EXTRAHIERTER TEXT →
* * *
Grundsätzlich sei es für ihn aber "nicht normal oder absehbar" gewesen, dass auf der Neonazi-Plattform Hetze betrieben wird. "Das ist durch die Zeit hinweg immer mal wieder vorgekommen, aber die Zahl der nicht strafbaren Beiträge war sicherlich um das Fünffache höher." Die Begehung von Straftaten sei seinen Angaben zufolge "nicht das Ziel" der Seite gewesen. Viel mehr wollte man "ein soziales Netzwerk wie Facebook" anbieten.

Ralph-Thomas K. hatte eigenen Angaben zufolge das Portal mit Jutta V. betrieben, nachdem ein vorheriger Mitstreiter im Herbst 2012 verstarb. Bis zu sieben Stunden täglich wendete er hierfür, damals neben seinem eigentlichen Job, für die Betreuung der Seite auf. Er habe sich als Fachinformatiker zunächst für die Technik verantwortlich gefühlt – auch weil er zuvor bei technischen Belangen geholfen hatte. Bereits bevor er sich als Administrator engagierte, unterstützte er die Seite, die sich von Spenden finanzierte, auch finanziell: "Das habe ich gerne gemacht."

Allerdings sah er für die Plattform dann keine Zukunft mehr. "Gegen Ende war die Bedeutung gleich Null, es gab nur noch Beleidigungen – die Seite wurde überflüssig." Er habe deshalb auch "Zweifel an der Sache" gehabt. Vielmehr wollte er nach Ablauf der Zahlungsperiode für den in Russland stationierten Server die Seite schließen, "das wäre ein paar Wochen nach der Verhaftung gewesen." Die Behörden kamen K. und V. aber zuvor: Im Zuge der Ermittlungen wurde die Internetseite Altermedia-Deutschland Ende Januar 2016 abgeschaltet. Die Angeklagten kamen daraufhin in Haft, wurden aber im März wieder auf freien Fuß gesetzt.

Die Verhandlung wird am kommenden Donnerstag fortgesetzt und soll bis in das nächste Jahr hinein andauern.
* * *
EINGABEDATEN →
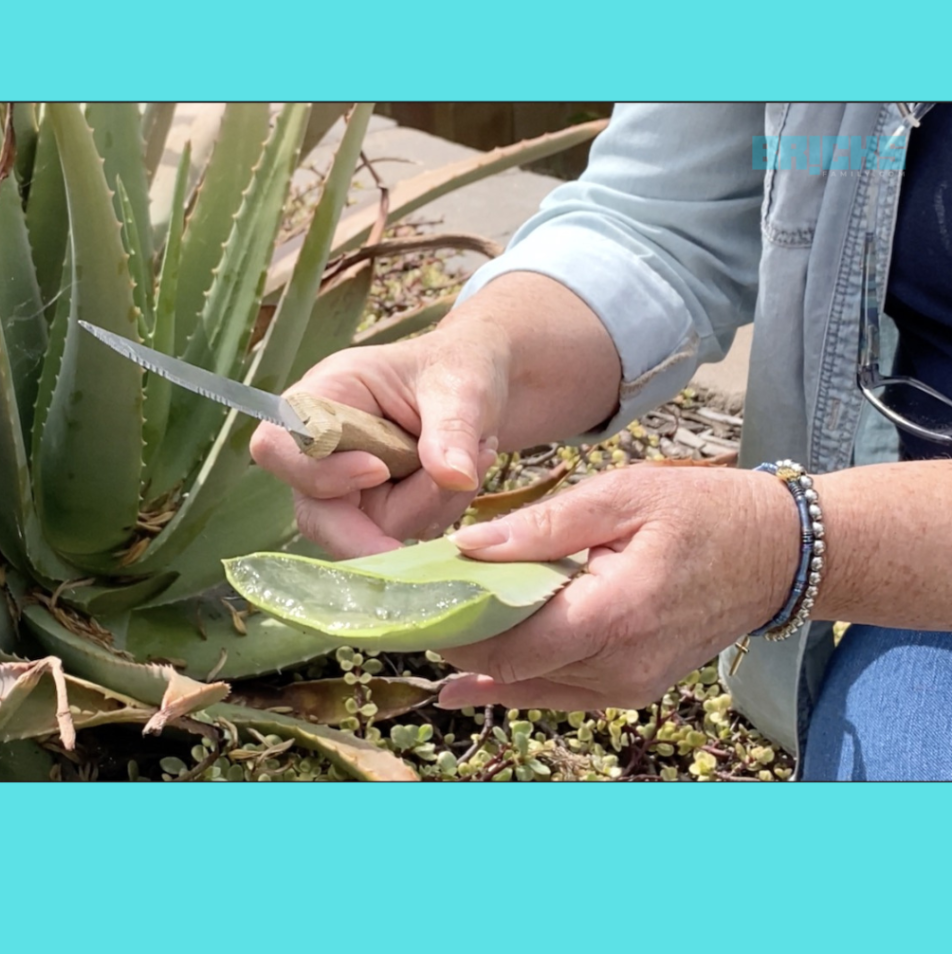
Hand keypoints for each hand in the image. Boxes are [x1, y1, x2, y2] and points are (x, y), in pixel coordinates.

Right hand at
* * *
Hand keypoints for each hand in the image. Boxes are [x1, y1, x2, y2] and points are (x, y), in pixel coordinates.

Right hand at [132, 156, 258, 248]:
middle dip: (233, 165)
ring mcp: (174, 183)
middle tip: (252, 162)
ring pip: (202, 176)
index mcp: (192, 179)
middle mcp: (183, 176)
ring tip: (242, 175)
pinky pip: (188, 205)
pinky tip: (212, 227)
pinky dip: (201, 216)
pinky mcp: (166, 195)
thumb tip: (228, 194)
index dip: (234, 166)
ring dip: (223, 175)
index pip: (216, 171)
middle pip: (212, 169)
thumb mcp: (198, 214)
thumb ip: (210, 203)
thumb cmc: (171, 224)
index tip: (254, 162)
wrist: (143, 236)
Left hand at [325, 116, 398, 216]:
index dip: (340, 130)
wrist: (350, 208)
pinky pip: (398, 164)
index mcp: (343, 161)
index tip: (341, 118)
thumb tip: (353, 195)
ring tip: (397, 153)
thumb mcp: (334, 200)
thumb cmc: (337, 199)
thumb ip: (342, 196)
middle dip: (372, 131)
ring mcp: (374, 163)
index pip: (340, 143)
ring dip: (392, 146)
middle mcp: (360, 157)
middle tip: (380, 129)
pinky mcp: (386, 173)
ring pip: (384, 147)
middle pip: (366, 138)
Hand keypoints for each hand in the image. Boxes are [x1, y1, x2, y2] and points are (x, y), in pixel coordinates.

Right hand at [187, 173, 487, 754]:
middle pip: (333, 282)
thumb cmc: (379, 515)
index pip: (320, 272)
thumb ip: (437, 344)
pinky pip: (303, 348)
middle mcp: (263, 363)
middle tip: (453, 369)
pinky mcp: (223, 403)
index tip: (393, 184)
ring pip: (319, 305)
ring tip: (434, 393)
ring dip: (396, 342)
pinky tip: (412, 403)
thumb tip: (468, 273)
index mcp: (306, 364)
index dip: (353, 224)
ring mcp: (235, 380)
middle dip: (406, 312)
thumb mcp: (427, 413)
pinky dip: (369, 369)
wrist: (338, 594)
* * *
FOLGENDES BEARBEITEN →
[a] Beantworten Sie anhand des Textes über Altermedia-Deutschland folgende Fragen:
(i) Wann verstarb der vorherige Mitstreiter beim Betrieb des Portals?
(ii) In welchem Land war der Server der Seite stationiert?
(iii) Wann wird die Verhandlung fortgesetzt?
[b] Schreiben Sie den Abschnitt aus dem Text über Altermedia-Deutschland wortgetreu ab, beginnend bei „Allerdings sah er“ und endend bei „Jahr hinein andauern.“.
Die Einträge stammen aus einer anderen Quelle.

BEARBEITETE AUFGABEN →
[a]
(i) Der vorherige Mitstreiter verstarb im Herbst 2012.
(ii) Der Server war in Russland stationiert.
(iii) Die Verhandlung wird am kommenden Donnerstag fortgesetzt.

[b]
Allerdings sah er für die Plattform dann keine Zukunft mehr. "Gegen Ende war die Bedeutung gleich Null, es gab nur noch Beleidigungen – die Seite wurde überflüssig." Er habe deshalb auch "Zweifel an der Sache" gehabt. Vielmehr wollte er nach Ablauf der Zahlungsperiode für den in Russland stationierten Server die Seite schließen, "das wäre ein paar Wochen nach der Verhaftung gewesen." Die Behörden kamen K. und V. aber zuvor: Im Zuge der Ermittlungen wurde die Internetseite Altermedia-Deutschland Ende Januar 2016 abgeschaltet. Die Angeklagten kamen daraufhin in Haft, wurden aber im März wieder auf freien Fuß gesetzt.

Die Verhandlung wird am kommenden Donnerstag fortgesetzt und soll bis in das nächste Jahr hinein andauern.